I wonder the extent to which the DPJ's new approach — has anyone heard the DPJ talk about farm subsidies lately? — is a function of the growing appreciation that it has to reclaim the mantle of the party of urban Japan in order to succeed in a general election. Note that if an election is held this year, the discrepancy of the value of a vote in the least populous district (Tokushima-1) will be only 2.226 times more valuable than the value of a vote in the most populous district (Tokyo-6).

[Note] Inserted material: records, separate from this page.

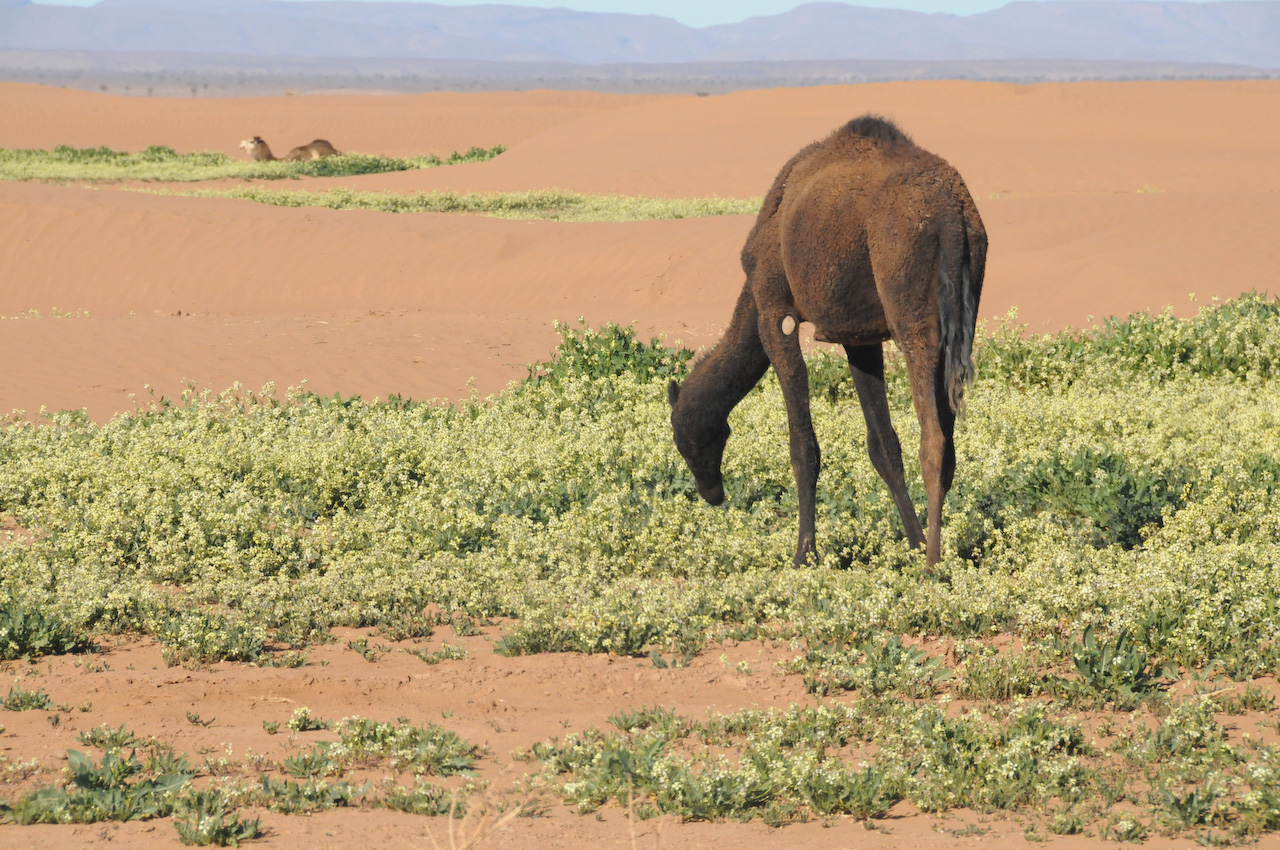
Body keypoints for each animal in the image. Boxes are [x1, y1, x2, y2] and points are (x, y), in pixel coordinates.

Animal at [668, 115, 987, 569]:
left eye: (685, 439)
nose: (711, 492)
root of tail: (949, 212)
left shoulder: (773, 310)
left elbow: (803, 447)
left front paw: (804, 554)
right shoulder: (859, 336)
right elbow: (883, 446)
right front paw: (911, 543)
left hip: (908, 297)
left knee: (934, 439)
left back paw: (933, 567)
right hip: (966, 297)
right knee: (947, 436)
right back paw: (930, 554)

That is a slight increase over last year (2.202), but it is still a considerable difference from the vast discrepancy in Upper House voting, in which a vote in rural Tottori prefecture is worth 4.883 times the value of a vote in Kanagawa prefecture.

The emphasis on responsible governance for the Japanese people is, I think, a wise approach to take for whatever reason, and I hope we'll see more of it.

The Iowa winners

I am back to New York after my sojourn in Tokyo.

In honor of my return to the US, here are links to a couple posts at The Reality-Based Community on Barack Obama and former Arkansas Governor Mike Huckabee, written by Steven Teles, a former professor of mine. I particularly like his dissection of the sheer insanity of Huckabee's policy ideas.

Is the Mainichi poll right?

Considerable discussion has surrounded a new Mainichi Shimbun poll showing that 46% of respondents desire a DPJ victory in a general election, compared with only 33% for the LDP.

The same poll also showed that respondents would overwhelmingly (51%) vote on the basis of "policy," which may very well mean "pensions." Only 3% say they would vote on the basis of "image."

In light of this finding, I wonder what to make of the thinking of Tahara Soichiro, eminence grise of television political analysis.

In the January issue of Voice, Tahara has an article whose title pretty much says it all: "The DPJ will not take the government." The reason? Ozawa Ichiro. (Like must monthly magazine articles, this article is not online.)

Tahara believes that Mr. Ozawa's qualities as a leader make him entirely unfit to lead the DPJ to an election victory. Uncharitable to his enemies (unlike his mentors), maladroit at communicating a message to the public, and unwilling to consult others, Tahara is convinced that Mr. Ozawa will lead the DPJ to disaster — or at the very least, not to victory in a general election. He is especially critical of Mr. Ozawa's scheming on a grand coalition with the LDP, given the LDP's record of devouring parties that have joined it in coalitions. He pointed to the uproar over the mooted grand coalition as typical of Mr. Ozawa's operating style: decided in secret, on the basis of reasons entirely his own. As Jun Okumura notes in this post, citing a Yomiuri article that broke down the DPJ's factions, "The house, it seems, can still be divided, and Mr. Ozawa’s personality and old-school ways have little other to offer to party unity besides elective success."

And what if success in a general election is not forthcoming?

Tahara thinks — and I am inclined to agree with him — that in the absence of a DPJ (or perhaps more accurately, opposition) victory, the much-vaunted political realignment will come to pass to resolve the nejire kokkai. He does not foresee the DPJ surviving in its current form if Mr. Ozawa cannot deliver his party into government by way of electoral victory (not a corrupt bargain with the LDP).

But if the Mainichi poll is right, and the voters are actually inclined to vote on the basis of policy over personality, then the DPJ might once again be in a position to profit from the LDP's ongoing failures, only this time of course, the prize is the government. Given Mr. Ozawa's negative image among Japanese voters — as illustrated in a Keio University study discussed in a different Yomiuri article from last week — the DPJ better hope that this is the case.